The League was the only non-governmental organization invited to testify at the hearing. We were asked to testify by ranking member Senator Kamala Harris (D-CA). In his testimony Paul Lepisto, IWLA Regional Conservation Coordinator, focused on Missouri River recovery. He asked the Corps to do much more habitat restoration on the river, echoing comments the League submitted earlier this year on the proposed alternatives in the new Missouri River Recovery Management Plan. We specifically asked the Corps to consider allowing the river, in selected areas, to heal itself, which will create self-sustaining populations of native fish and wildlife, reduce flood risk, improve water quality, and increase recreational opportunities. We also requested more flexibility in the Corps’ management of the river, including in-season reservoir water storage checks rather than setting release rates from dams months ahead of when actual runoff is realized. Read the full details of the League’s written and oral testimony.
In other testimony, Pierre, South Dakota, Mayor Steve Harding testified about the city’s attempt to withdraw water from the Missouri River to irrigate park areas adjacent to the river, stating that the Corps’ permitting process for this is difficult. Jeanne Goodman from the South Dakota Department of Environment and Natural Resources also testified that the Corps’ proposal to charge for withdrawing water from reservoirs puts more than 90 percent of the river off limits to water users. The proposal to charge for stored water is currently undergoing a rulemaking process.
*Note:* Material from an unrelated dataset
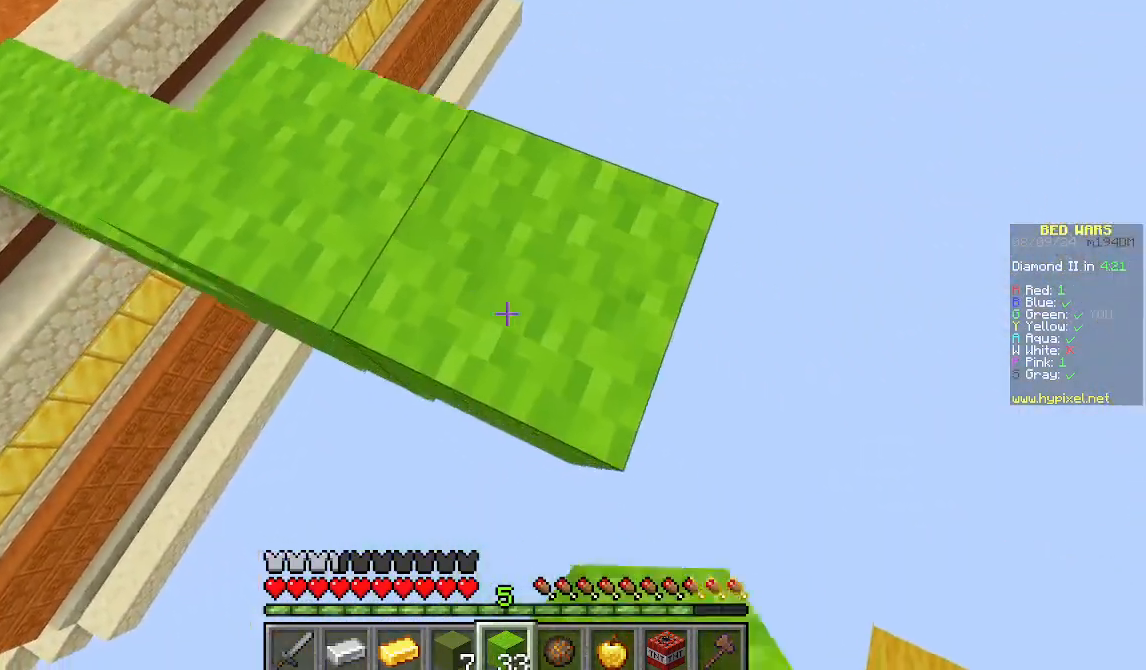
{"keys": ["d", "s"], "mouse": ["right"], "events": [[378, "mouse_right", "down"]]}
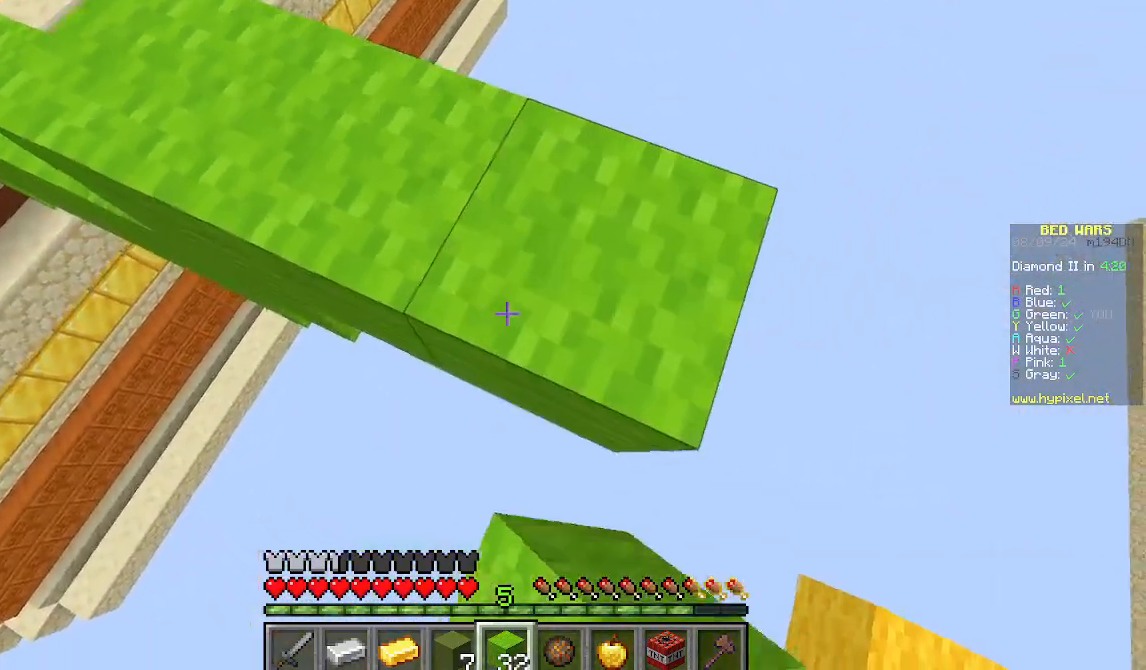
{"keys": [], "mouse": ["right"], "events": [[67, "mouse_right", "up"], [67, "s", "up"], [133, "w", "down"], [200, "d", "up"], [378, "w", "up"], [511, "mouse_right", "down"]]}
Senator Rounds asked Corps representative David Ponganis why the Corps has not requested federal appropriations for a more extensive monitoring network to accurately evaluate the amount of annual runoff in the basin. Such a network has been included in several pieces of legislation since the historic 2011 Missouri River flood but has not been included in the Corp’s annual operating budget. Ponganis said he hopes that funding will be included in the Corps’ Fiscal Year 2018 budget. Rounds also questioned Ponganis about this year’s large fluctuations in Lake Sharpe in central South Dakota. Ponganis said that it was due to the Corps evacuating above-average snowpack runoff and to meet high electrical demand from Oahe Dam north of Pierre. Rounds expressed concerns about the impacts of the large fluctuations on local residents and fish and wildlife populations.